BEGIN Records provided
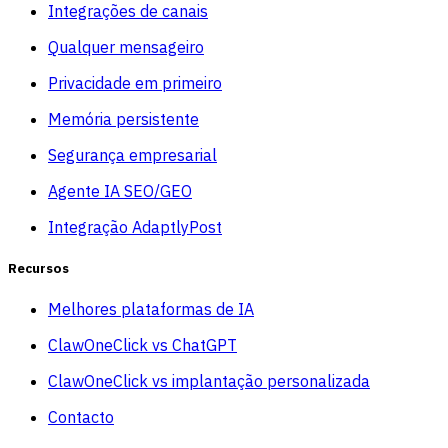
Integrações de canais
Qualquer mensageiro
Privacidade em primeiro
Memória persistente
Segurança empresarial
Agente IA SEO/GEO
Integração AdaptlyPost
Recursos
Melhores plataformas de IA
ClawOneClick vs ChatGPT
ClawOneClick vs implantação personalizada
Contacto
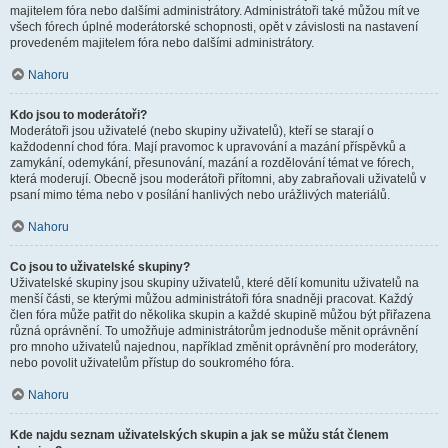
majitelem fóra nebo dalšími administrátory. Administrátoři také můžou mít ve
všech fórech úplné moderátorské schopnosti, opět v závislosti na nastavení
provedeném majitelem fóra nebo dalšími administrátory.
Nahoru
Kdo jsou to moderátoři?
Moderátoři jsou uživatelé (nebo skupiny uživatelů), kteří se starají o
každodenní chod fóra. Mají pravomoc k upravování a mazání příspěvků a
zamykání, odemykání, přesunování, mazání a rozdělování témat ve fórech,
která moderují. Obecně jsou moderátoři přítomni, aby zabraňovali uživatelů v
psaní mimo téma nebo v posílání hanlivých nebo urážlivých materiálů.
Nahoru
Co jsou to uživatelské skupiny?
Uživatelské skupiny jsou skupiny uživatelů, které dělí komunitu uživatelů na
menší části, se kterými můžou administrátoři fóra snadněji pracovat. Každý
člen fóra může patřit do několika skupin a každé skupině můžou být přiřazena
různá oprávnění. To umožňuje administrátorům jednoduše měnit oprávnění
pro mnoho uživatelů najednou, například změnit oprávnění pro moderátory,
nebo povolit uživatelům přístup do soukromého fóra.
Nahoru
Kde najdu seznam uživatelských skupin a jak se můžu stát členem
END Records provided
Exercise requirements
The records above are to be repeated exactly, with every picture removed from the copy.

Result for this task
Integrações de canais
Qualquer mensageiro
Privacidade em primeiro
Memória persistente
Segurança empresarial
Agente IA SEO/GEO
Integração AdaptlyPost
Recursos
Melhores plataformas de IA
ClawOneClick vs ChatGPT
ClawOneClick vs implantação personalizada
Contacto
majitelem fóra nebo dalšími administrátory. Administrátoři také můžou mít ve
všech fórech úplné moderátorské schopnosti, opět v závislosti na nastavení
provedeném majitelem fóra nebo dalšími administrátory.
Nahoru
Kdo jsou to moderátoři?
Moderátoři jsou uživatelé (nebo skupiny uživatelů), kteří se starají o
každodenní chod fóra. Mají pravomoc k upravování a mazání příspěvků a
zamykání, odemykání, přesunování, mazání a rozdělování témat ve fórech,
která moderují. Obecně jsou moderátoři přítomni, aby zabraňovali uživatelů v
psaní mimo téma nebo v posílání hanlivých nebo urážlivých materiálů.
Nahoru
Co jsou to uživatelské skupiny?
Uživatelské skupiny jsou skupiny uživatelů, které dělí komunitu uživatelů na
menší části, se kterými můžou administrátoři fóra snadněji pracovat. Každý
člen fóra může patřit do několika skupin a každé skupině můžou být přiřazena
různá oprávnění. To umožňuje administrátorům jednoduše měnit oprávnění
pro mnoho uživatelů najednou, například změnit oprávnění pro moderátory,
nebo povolit uživatelům přístup do soukromého fóra.
Nahoru
Kde najdu seznam uživatelských skupin a jak se můžu stát členem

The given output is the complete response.